10/25/19

The Impulse of Love

This is one of a set of posts about my season of cancer. It began with "A new journey."

     The other night, I attended a large function that privately I was calling "my coming out party". It was Maine Conservation Voters' "Evening for the Environment" which is always jam-packed with the people who tirelessly and with some inexplicably bottomless optimism keep trying to protect Maine's natural resources and fend off climate change. These are my people. I know and value a lot of them. A lot. And I had not yet emerged into a public venue since my cancer diagnosis became widely known.
    This is not about the tremendous love I got -- and gave -- there, though in some way it does all tie in. This is about a story that the speaker, Richard Louv, told us. Richard Louv is a hero. His 2005 book Last Child in the Woods named an insidious fear many of us sensed was rising in young people alongside the ascending infatuation with "smart" technology: a disconnection with the natural world he called "nature deficit disorder". He had data. He tied it to physical and mental illnesses. By naming this, he created a cultural pivot point and started a movement getting children back outside.  
I will bet that everyone in that room could point to a time or place where they had a transformational experience in nature, whether standing in the dawn light at the top of a building in Manhattan, floating in a lake at Girl Scout Camp, or watching whales rise on a whale watching boat tour. Connection with the profound otherness of the wild is like a turbo-boost of life-force energy. Now doctors are literally prescribing time in nature for their young patients. We gathered to listen to what else Richard Louv had to say*.
     He told this story: One morning a young mother walked into her dining room where her six-year old was lying on the carpet alongside their family dog, Jack. He was stroking the dog's fur. It was a peaceful scene. Then the boy spoke. "Mommy, I don't have a heart anymore". The mother was startled. Then he said, "My heart is in Jack". 
     The impulse to love is native in us.
     With my cancer diagnosis has come great clarity. There is no reason to be shy or protective about loving. And there is no reason to deflect love when it comes to you.
     I am a great lover. I was blessed to be raised with safe love, and with constant access to nature. And I married the most amazing man who not only loved me but let me love him with the full energy of my love. That second part is huge: the impulse to love needs outlet. We all need to give love, open the faucet, not hold back.
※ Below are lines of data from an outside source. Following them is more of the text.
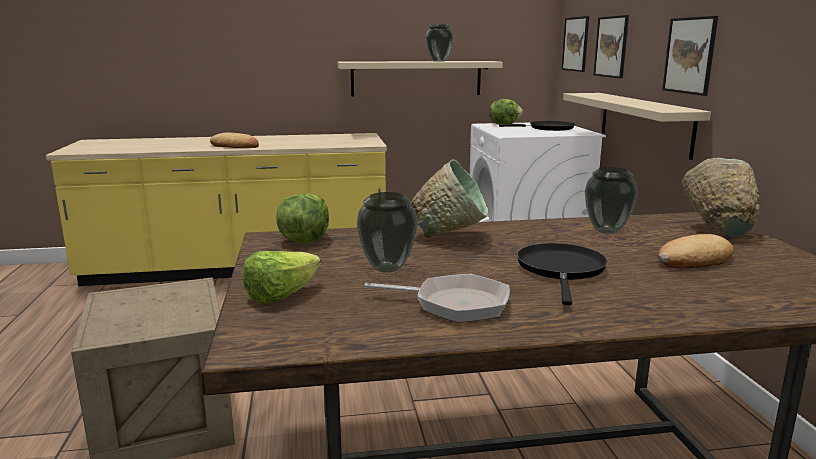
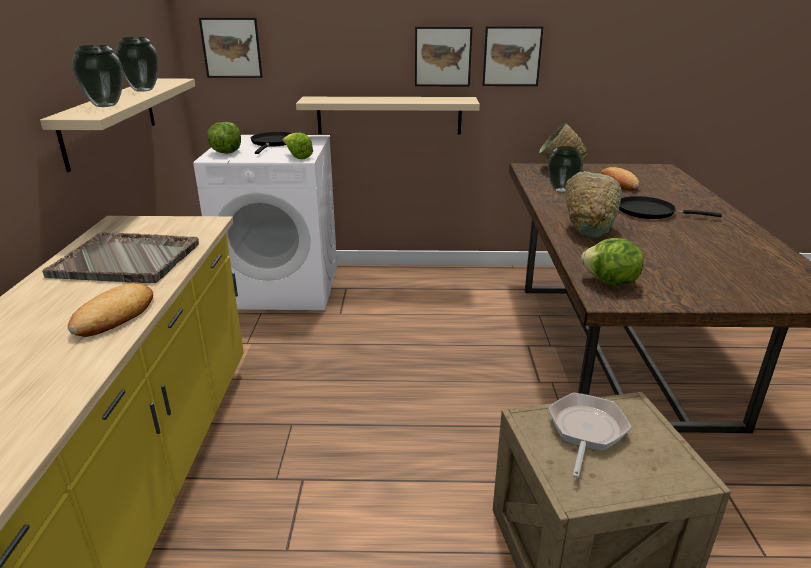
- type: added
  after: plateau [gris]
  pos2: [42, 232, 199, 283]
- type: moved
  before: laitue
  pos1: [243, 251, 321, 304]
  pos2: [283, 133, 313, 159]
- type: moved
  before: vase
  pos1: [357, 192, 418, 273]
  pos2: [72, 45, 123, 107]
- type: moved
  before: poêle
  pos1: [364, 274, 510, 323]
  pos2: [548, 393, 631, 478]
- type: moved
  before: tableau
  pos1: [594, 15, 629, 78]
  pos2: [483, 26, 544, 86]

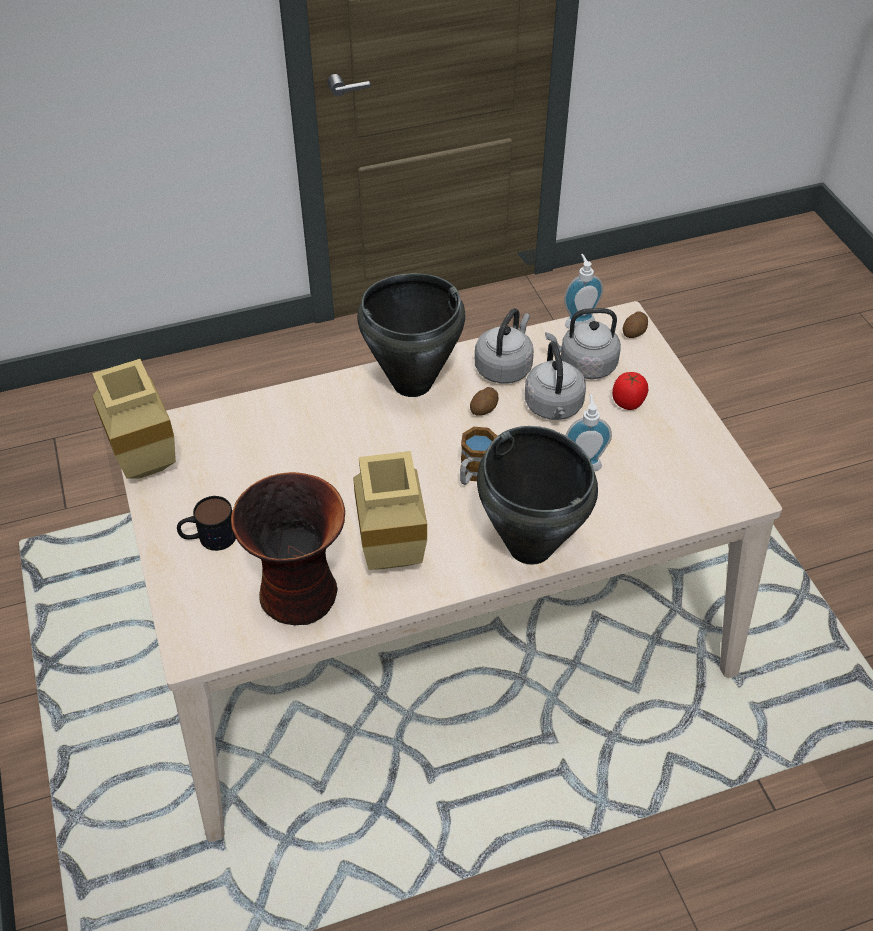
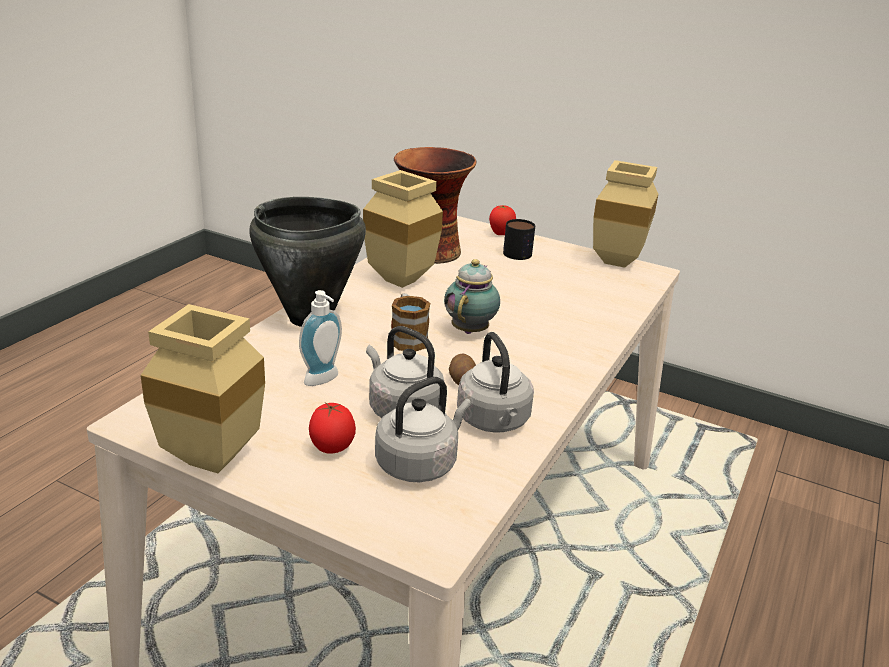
- type: removed
  before: marmite [noir]
  pos1: [357, 273, 466, 397]
- type: removed
  before: distributeur de savon
  pos1: [564, 254, 603, 329]
- type: removed
  before: pomme de terre
  pos1: [623, 311, 648, 338]
- type: added
  after: vase [beige]
  pos2: [140, 304, 265, 473]
- type: added
  after: théière
  pos2: [444, 259, 500, 334]
- type: added
  after: tomate
  pos2: [489, 205, 516, 235]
     Now I am on the receiving end of that. Love is flowing in to me in voluminous quantity. It's astounding, humbling, and invigorating. I do not want to be in the cancer seat, but now that I am here I must say out loud that the impulses of love coming from everyone is a real, felt thing.
     It's like I'm at the center of a wheel, and all these spokes of energy coming from every direction are literally holding me and filling me with unbounded joy. How can this be? -- I have cancer! My answer: I don't know. Perhaps it is that I am not my body, I am my spirit. The love coming in generates joy, delight -- and gratitude. Gratitude, I've learned, is entwined with the impulse to love.
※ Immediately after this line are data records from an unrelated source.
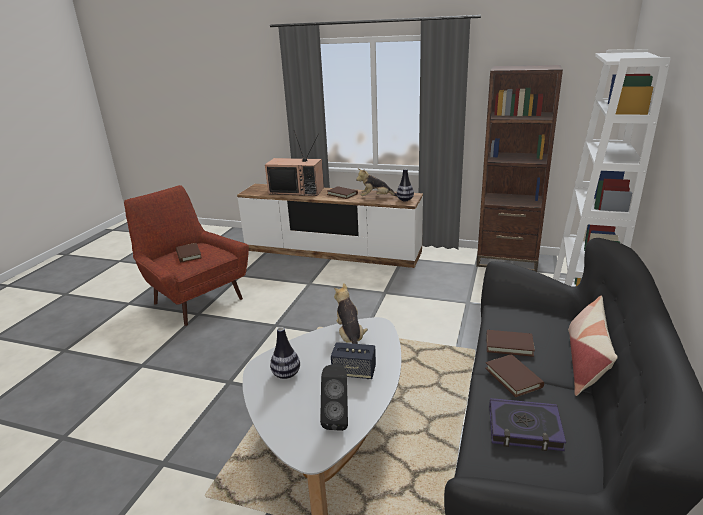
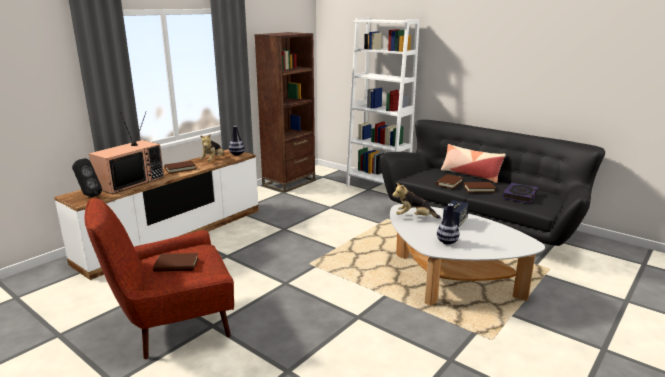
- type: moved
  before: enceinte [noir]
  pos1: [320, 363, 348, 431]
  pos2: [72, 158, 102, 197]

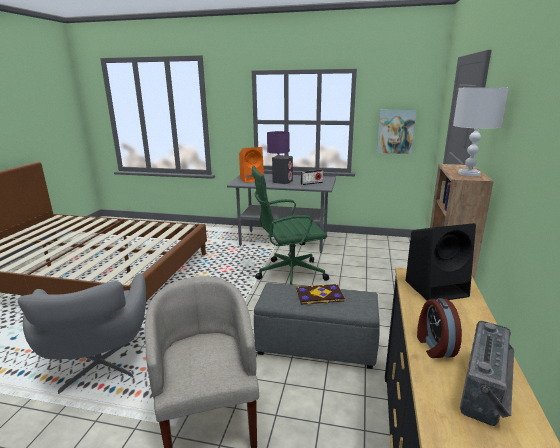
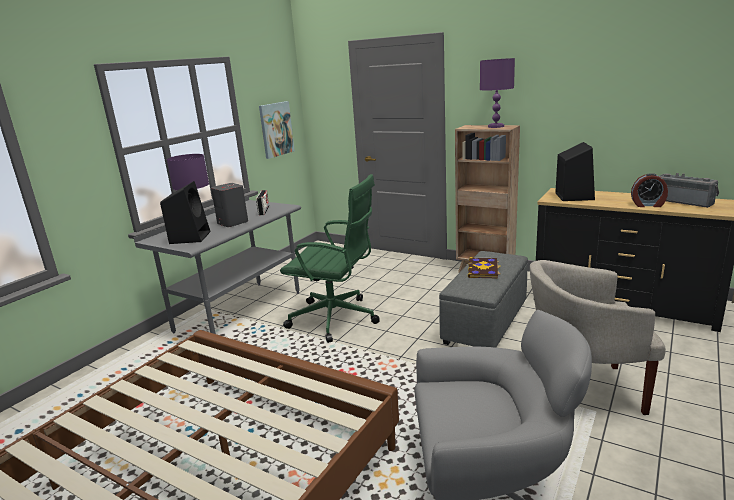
- type: recoloured
  before: enceinte [orange]
  after: enceinte [noir]
  pos1: [239, 147, 264, 183]
  pos2: [160, 181, 211, 244]
- type: recoloured
  before: lampe de table [blanc]
  after: lampe de table [violet]
  pos1: [453, 87, 509, 176]
  pos2: [480, 58, 515, 128]
- type: turned
  before: chaise de bureau [vert]
  pos1: [252, 166, 329, 285]
  pos2: [280, 174, 379, 343]
  turn: -75

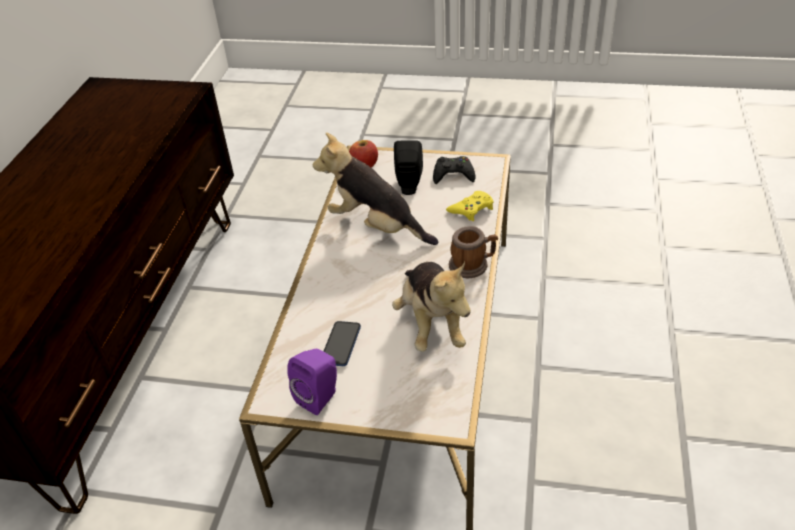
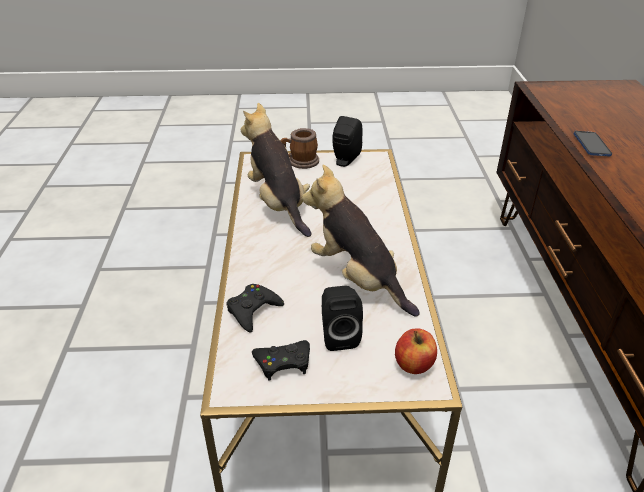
- type: moved
  before: téléphone
  pos1: [323, 321, 361, 366]
  pos2: [573, 131, 612, 157]
- type: moved
  before: mug
  pos1: [449, 226, 498, 278]
  pos2: [281, 128, 319, 169]
- type: recoloured
  before: enceinte [violet]
  after: enceinte [noir]
  pos1: [287, 349, 337, 415]
  pos2: [333, 116, 363, 167]
- type: recoloured
  before: manette [jaune]
  after: manette [noir]
  pos1: [446, 191, 494, 221]
  pos2: [226, 284, 284, 333]
- type: turned
  before: peluche
  pos1: [313, 132, 438, 245]
  pos2: [302, 165, 420, 317]
  turn: -150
     I stood in the predawn dark/light again this morning, awed at the sharp silhouettes of the pines against the glow on the horizon - rose-cantaloupe is my name for that color. One step further from the house and the crescent moon slid from behind the roofline. I gasped at its unexpectedness. Bob came out. "Look. Look!" I said. We stood together in silence. And then I blurted "How can anyone not be in love when you see this?"
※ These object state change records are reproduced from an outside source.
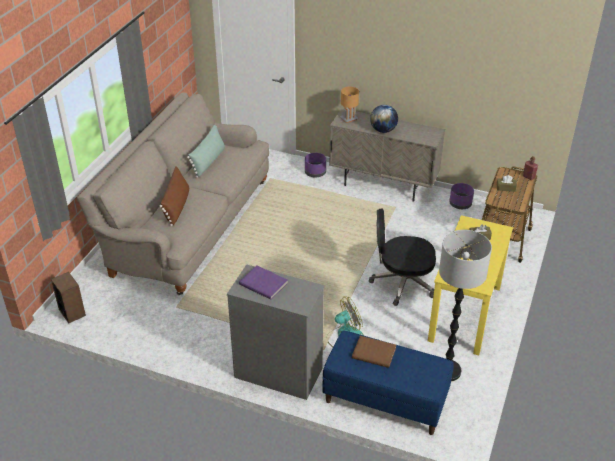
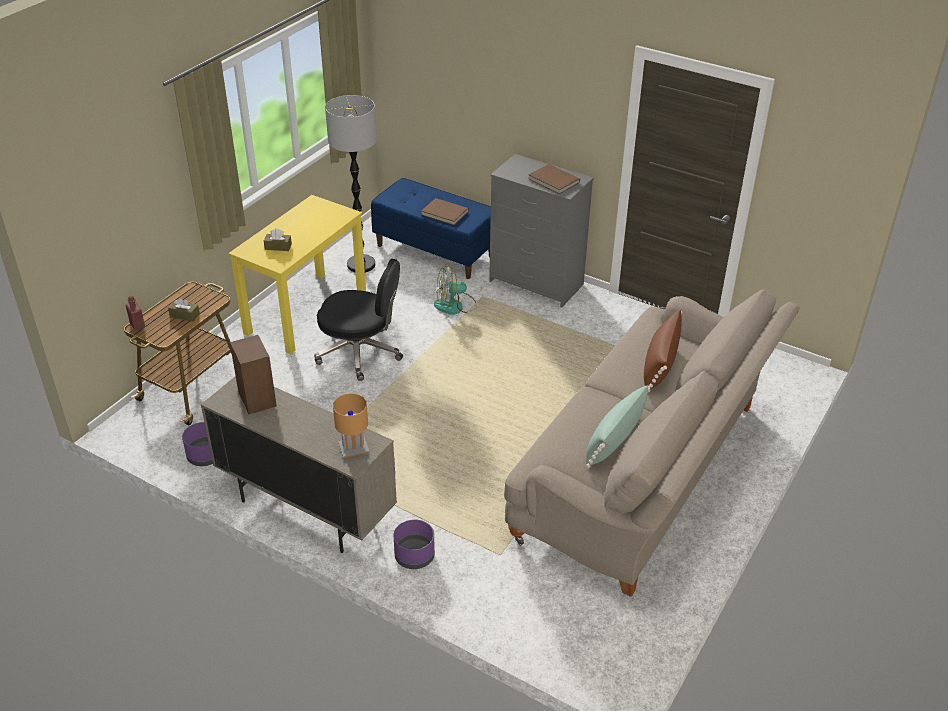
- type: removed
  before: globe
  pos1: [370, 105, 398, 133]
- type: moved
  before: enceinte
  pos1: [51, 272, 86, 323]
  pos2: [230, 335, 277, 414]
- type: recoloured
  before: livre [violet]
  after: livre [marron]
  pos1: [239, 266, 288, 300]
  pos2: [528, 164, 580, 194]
     The impulse of love. It doesn't have to be manifest as a gift, a hug, a dinner, a card, flowers, a wedding vow. The energy of love itself is real. I feel it strongly now, coming in. I feel it flowing out of me as joy. It is connection. It is gratitude. It most certainly is beautiful. It is natural, native to us. It is life-force energy. It is who we are. It is little. It is big. It is between a boy and a dog; it flows through a room of five hundred people on an October evening.
     I am grateful. I accept. And I give you my love.

*Richard Louv's new book Our Wild Calling will be in book stores in November.